Ante la pregunta, uno podría incluso ser dramático, ingenioso y divertido. El drama lo proporcionaría Giordano Bruno, que expresaba en verso sus intuiciones científicas más acertadas. El ingenio lo pondría Cyrano de Bergerac recitando el modo de alcanzar la Luna con agilidad y un imán. La diversión la ofrecería la siguiente propiedad transitiva: si para el poeta el amor es lo sublime y una consecuencia de éste es el sexo, nada hay más parecido a la ciencia, porque ambos, el sexo y la ciencia sirven a un propósito práctico que no es la razón de que se practique.
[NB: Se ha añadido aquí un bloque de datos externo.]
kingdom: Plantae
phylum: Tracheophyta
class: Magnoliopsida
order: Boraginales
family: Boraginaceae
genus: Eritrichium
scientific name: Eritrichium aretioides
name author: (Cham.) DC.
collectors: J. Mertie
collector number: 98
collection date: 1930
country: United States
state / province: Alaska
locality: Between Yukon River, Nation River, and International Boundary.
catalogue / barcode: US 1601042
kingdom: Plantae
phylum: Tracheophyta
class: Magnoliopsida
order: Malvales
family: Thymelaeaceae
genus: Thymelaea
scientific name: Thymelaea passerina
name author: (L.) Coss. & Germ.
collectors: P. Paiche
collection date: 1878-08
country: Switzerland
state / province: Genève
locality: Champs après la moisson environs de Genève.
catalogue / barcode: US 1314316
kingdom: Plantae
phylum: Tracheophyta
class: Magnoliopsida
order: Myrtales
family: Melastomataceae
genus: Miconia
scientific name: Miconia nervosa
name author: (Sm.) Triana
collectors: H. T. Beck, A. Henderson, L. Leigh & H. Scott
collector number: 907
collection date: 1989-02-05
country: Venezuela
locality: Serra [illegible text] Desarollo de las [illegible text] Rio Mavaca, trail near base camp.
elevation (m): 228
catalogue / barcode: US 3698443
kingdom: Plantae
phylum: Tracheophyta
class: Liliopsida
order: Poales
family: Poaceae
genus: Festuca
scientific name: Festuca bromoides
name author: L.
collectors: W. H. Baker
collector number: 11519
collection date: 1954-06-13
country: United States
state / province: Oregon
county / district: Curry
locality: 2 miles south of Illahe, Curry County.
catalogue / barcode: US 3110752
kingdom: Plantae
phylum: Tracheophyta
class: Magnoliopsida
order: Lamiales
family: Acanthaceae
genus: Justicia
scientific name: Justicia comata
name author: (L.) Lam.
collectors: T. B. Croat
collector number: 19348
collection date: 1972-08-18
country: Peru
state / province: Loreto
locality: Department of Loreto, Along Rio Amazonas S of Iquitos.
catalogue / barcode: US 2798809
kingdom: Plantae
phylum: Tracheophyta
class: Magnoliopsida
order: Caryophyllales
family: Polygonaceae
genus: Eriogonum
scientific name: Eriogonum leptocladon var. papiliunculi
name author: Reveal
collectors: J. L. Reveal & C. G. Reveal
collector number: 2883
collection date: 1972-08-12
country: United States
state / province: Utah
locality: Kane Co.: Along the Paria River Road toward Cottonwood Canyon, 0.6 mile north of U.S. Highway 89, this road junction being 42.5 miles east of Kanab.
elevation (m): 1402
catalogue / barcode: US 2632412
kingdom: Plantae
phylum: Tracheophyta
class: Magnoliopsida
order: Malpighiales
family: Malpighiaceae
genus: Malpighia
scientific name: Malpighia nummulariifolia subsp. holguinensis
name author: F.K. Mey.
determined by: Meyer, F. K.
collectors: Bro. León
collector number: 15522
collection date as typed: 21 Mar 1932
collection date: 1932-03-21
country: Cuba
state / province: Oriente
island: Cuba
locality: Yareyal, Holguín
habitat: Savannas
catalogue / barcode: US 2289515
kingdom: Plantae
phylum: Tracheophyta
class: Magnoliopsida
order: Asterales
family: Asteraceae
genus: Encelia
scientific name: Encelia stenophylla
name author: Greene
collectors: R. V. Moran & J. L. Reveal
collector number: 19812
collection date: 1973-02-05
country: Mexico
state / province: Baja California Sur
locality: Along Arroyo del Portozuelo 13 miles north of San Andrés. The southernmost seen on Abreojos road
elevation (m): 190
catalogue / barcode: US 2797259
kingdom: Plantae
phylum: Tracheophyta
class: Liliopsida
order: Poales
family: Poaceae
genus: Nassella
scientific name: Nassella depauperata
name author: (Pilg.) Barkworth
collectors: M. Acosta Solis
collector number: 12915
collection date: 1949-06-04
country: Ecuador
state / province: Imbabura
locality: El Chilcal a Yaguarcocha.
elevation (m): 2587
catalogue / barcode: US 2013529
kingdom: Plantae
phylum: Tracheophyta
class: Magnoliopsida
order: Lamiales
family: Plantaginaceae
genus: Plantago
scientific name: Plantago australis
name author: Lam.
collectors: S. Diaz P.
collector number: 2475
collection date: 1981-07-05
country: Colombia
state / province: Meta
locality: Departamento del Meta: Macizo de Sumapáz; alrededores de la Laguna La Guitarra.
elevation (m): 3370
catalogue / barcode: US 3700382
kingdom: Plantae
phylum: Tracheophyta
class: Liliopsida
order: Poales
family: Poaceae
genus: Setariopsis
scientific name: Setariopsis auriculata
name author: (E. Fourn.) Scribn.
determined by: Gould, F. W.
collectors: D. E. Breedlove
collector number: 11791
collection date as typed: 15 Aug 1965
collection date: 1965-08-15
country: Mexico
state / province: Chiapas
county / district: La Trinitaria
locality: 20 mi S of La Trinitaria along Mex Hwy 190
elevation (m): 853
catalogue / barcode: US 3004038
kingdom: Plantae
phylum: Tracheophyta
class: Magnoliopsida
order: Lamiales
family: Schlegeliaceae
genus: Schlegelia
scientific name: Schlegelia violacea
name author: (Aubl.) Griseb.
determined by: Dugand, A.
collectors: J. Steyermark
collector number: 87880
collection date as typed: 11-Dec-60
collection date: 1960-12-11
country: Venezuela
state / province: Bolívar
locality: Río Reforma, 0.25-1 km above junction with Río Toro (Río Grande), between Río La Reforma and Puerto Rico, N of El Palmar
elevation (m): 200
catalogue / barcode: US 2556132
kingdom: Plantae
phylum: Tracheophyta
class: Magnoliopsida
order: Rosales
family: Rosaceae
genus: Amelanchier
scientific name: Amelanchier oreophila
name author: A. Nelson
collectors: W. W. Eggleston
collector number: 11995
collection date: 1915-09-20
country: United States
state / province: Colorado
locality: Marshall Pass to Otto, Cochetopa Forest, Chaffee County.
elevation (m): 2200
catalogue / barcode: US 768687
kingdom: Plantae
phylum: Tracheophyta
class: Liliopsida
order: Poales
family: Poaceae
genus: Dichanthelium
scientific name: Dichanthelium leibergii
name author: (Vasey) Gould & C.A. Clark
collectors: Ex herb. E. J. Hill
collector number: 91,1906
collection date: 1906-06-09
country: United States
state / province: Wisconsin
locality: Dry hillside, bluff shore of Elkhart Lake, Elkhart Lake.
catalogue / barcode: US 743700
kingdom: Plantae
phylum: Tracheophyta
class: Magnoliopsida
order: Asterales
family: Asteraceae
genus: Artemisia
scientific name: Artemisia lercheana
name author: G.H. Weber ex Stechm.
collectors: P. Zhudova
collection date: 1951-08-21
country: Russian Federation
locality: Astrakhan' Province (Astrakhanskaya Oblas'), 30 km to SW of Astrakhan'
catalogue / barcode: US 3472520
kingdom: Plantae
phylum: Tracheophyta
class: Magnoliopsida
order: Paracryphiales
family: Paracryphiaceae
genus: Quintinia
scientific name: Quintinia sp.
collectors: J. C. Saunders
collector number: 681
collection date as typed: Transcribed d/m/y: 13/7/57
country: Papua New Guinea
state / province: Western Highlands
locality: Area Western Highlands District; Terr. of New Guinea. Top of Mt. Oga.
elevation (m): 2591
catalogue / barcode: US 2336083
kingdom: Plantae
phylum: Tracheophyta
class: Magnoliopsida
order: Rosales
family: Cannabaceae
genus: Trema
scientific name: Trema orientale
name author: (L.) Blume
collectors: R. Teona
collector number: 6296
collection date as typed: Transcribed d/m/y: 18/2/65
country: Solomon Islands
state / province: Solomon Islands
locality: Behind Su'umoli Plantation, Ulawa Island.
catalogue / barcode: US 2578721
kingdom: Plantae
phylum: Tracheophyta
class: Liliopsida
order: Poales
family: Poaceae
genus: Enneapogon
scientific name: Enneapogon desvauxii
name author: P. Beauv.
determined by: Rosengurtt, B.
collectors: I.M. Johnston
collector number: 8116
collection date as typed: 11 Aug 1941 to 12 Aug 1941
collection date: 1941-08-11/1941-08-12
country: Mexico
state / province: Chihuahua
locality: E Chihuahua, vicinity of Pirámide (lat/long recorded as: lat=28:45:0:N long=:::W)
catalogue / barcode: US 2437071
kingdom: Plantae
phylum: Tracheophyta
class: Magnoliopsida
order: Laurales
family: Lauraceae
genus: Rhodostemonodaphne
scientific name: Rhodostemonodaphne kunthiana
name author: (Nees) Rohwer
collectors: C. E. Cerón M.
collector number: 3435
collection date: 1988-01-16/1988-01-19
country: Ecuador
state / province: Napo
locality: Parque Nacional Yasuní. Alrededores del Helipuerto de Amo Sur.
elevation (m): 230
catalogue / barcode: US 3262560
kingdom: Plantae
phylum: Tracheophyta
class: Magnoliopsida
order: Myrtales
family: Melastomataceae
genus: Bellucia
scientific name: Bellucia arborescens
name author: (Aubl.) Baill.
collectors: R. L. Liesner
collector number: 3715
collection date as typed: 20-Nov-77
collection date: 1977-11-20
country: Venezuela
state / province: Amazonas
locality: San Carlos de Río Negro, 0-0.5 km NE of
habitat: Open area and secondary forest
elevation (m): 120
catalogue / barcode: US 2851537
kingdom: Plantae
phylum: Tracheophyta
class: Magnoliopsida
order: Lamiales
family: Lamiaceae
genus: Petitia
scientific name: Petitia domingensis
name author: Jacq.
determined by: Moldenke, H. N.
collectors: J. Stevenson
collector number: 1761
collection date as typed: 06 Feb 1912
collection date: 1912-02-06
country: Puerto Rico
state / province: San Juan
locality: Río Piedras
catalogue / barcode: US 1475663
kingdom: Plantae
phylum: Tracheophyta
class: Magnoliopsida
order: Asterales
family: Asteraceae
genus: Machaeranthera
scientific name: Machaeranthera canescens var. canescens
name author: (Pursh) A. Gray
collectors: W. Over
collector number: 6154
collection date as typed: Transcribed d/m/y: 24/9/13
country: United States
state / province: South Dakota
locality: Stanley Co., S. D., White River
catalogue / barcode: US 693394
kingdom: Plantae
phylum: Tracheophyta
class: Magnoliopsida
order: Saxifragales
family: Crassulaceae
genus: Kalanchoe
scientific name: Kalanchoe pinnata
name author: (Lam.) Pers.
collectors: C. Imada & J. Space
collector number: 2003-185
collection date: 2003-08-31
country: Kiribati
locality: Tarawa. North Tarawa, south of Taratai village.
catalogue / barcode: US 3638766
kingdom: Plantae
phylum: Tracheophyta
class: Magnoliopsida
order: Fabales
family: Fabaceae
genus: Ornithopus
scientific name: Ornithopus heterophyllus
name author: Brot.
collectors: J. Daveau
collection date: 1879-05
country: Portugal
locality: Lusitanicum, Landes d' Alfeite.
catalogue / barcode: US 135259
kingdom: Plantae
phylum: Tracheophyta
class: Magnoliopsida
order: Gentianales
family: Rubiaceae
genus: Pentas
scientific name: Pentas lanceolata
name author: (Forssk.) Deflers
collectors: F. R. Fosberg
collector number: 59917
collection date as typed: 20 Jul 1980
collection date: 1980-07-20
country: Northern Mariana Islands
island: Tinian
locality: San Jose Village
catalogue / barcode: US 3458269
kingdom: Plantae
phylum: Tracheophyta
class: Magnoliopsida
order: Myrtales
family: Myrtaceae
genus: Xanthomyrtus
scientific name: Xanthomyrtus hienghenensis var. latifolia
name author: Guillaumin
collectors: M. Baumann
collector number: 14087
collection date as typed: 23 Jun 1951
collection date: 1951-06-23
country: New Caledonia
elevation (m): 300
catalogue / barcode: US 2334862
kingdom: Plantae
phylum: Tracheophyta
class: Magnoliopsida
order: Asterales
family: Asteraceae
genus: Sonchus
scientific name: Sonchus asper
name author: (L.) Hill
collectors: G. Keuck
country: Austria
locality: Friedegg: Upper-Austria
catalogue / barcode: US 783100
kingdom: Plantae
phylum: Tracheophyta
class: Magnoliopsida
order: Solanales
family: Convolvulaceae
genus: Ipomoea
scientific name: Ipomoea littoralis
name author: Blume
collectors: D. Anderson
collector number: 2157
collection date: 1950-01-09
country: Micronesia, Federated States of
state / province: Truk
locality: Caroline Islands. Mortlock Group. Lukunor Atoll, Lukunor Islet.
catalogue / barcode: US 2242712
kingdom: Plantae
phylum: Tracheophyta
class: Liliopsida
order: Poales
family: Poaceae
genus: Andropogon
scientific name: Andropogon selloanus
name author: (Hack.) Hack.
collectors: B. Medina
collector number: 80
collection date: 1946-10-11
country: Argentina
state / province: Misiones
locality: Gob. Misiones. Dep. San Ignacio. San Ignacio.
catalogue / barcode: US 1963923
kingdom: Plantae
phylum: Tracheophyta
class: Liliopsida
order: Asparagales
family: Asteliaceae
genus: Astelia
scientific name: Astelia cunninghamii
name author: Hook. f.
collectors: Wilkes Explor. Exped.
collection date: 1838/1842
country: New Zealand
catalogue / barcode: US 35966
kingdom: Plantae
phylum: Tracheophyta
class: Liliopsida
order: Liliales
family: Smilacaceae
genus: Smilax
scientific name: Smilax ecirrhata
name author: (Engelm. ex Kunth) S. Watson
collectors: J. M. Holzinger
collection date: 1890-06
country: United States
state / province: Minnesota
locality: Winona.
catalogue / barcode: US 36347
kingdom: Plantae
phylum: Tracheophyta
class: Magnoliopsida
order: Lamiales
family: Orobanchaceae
Entonces, ¿por qué diablos me entristece la pregunta sobre la ciencia y la poesía?

Tuve un buen amigo poeta aragonés que murió prematuramente. Se llamaba José Antonio Rey del Corral y, obviamente, le llamábamos El Gallo. Su mujer, sobrina del presidente Omar Torrijos de Panamá (¿qué otro estilo de matrimoniar iba a tener un sensible y surrealista poeta del frío y recio Aragón en los años más plúmbeos del franquismo?) le dijo a la mía una vez: "Mira, a los dos les brillan los ojos de la misma manera cuando habla cada uno de lo suyo". A lo que mi mujer respondió: "Claro, llevan exactamente la misma cantidad de vino bebido". Toda posible respuesta culta, racional o intuitiva de un científico a la relación entre ciencia y poesía queda anegada por la pena de haber perdido a un amigo poeta.